Sítios e comunidades rurais são muito mais do que um conjunto de residências. Com o passar do tempo, esse locais se tornam uma irmandade que marca no território outras características sociais próprias, da política à religião, do comércio à cultura, da paisagem aos costumes linguísticos.
Dona Deta, moradora do sítio Lajes há 40 anos, se emociona ao explicar o significado dessa experiência. “Muita amizade com todo mundo e vai ficar muita saudade, porque eu não vou esquecer o resto da vida. É difícil demais. Eu não tenho nem palavras para falar o quanto eu vou sentir saudade”.
Dona Maria Anália, que já não mora na comunidade há algum tempo, se solidariza com a amiga que em breve deixará a casa no sítio Lajes para que a obra passe pelo local. “Ela sempre estava presente na minha vida e eu na dela. Hoje, quando eu cheguei aqui e vi tudo sendo destruído, foi muito angustioso para mim”.
João Victor, de 17 anos, é da nova geração do sítio Lajes. A casa onde ele morou por 16 anos também está sendo demolida. Apesar de jovem, ele já tem muitas lembranças marcantes do tempo em que morou no sítio. “Meu irmão mais velho mirou aqui por 21 anos e saiu quase chorando. É triste”.
A obra do Ramal do Apodi foi iniciada em junho de 2021, após decisão do Governo Federal de retomar as estruturas previstas no projeto original da transposição do Rio São Francisco, que incluem ainda os ramais do Agreste, em Pernambuco, já concluído, e do Salgado, no Ceará, cujas obras estão sendo licitadas. Operários seguem trabalhando na construção do reservatório Tambor, em Cachoeira dos Índios. E assim, a cada pá de terra, a cada aqueduto que se levanta, a paisagem vai se transformando.
Francisco Ricarte, conhecido como Bodinho, já foi prefeito de Cachoeira dos Índios e sabe da importância da transposição para o município, mas também compreende da dor das famílias. “A gente fica preocupado porque não sabe ainda onde essas famílias vão residir futuramente”.

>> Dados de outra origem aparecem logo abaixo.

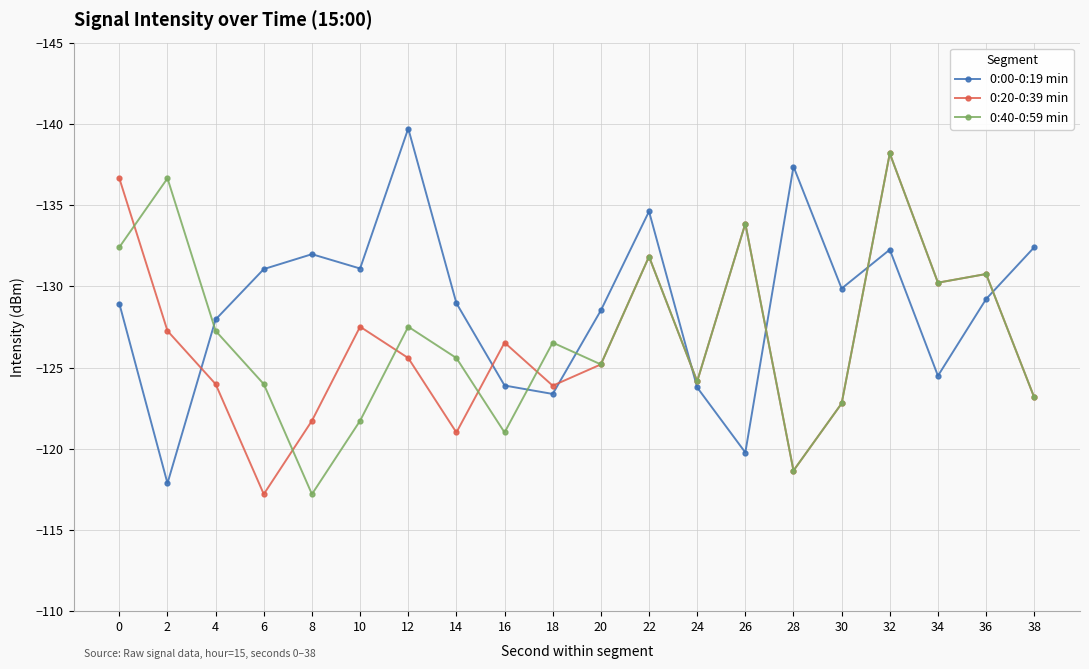

What is the approximate value of 0:20-0:39 min at 20?

-125.2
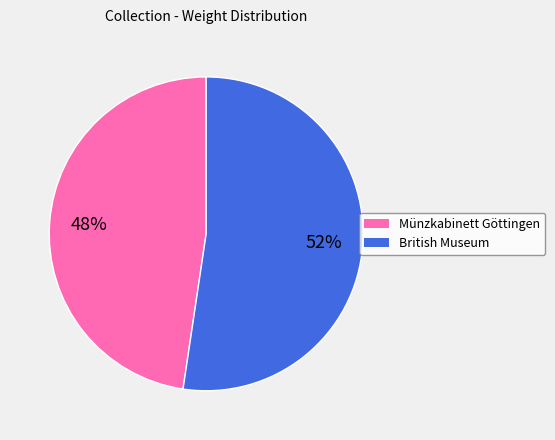

To the nearest percent, what is the average slice percentage?

50%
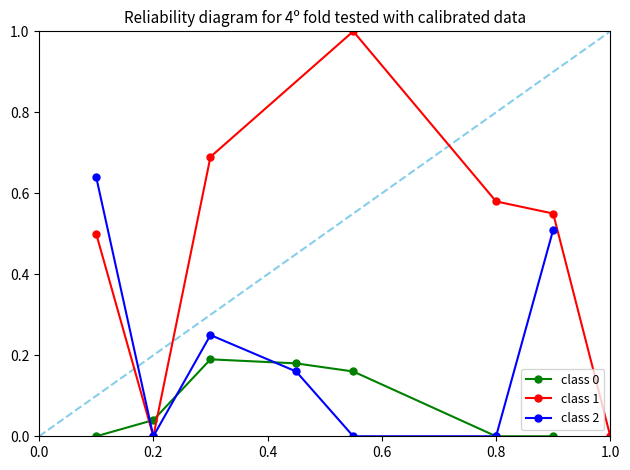

What is the difference between the second highest and second lowest values in the class 2 series?

0.5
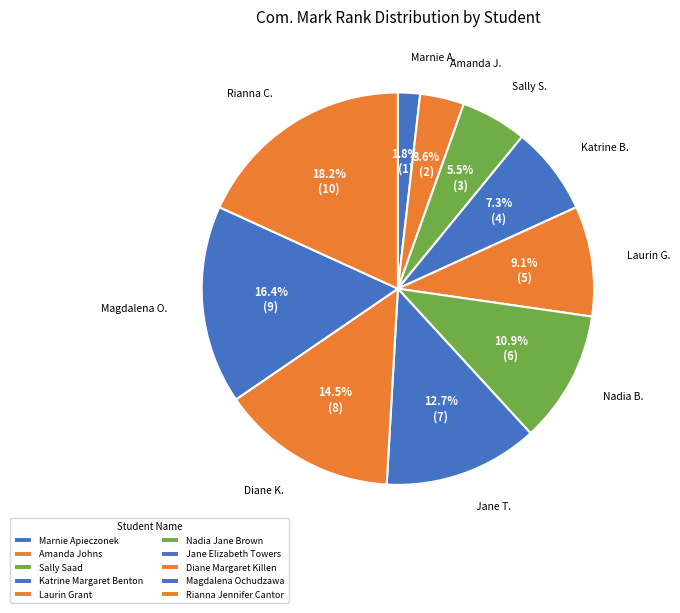

Which slice is the largest?

Rianna Jennifer Cantor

Nós entramos em contato com o Ministério do Desenvolvimento Regional (MDR) no dia 29 de junho, através de e-mail, para sabermos de que forma o Governo Federal tem dado suporte financeiro ou indenização para essas famílias e se elas serão contempladas com novas moradias em algum tipo de vila de produtores. No mesmo dia, a assessoria respondeu afirmando que encaminhou nossa solicitação ao setor competente, mas até o fechamento desta reportagem, não recebemos nenhuma informação.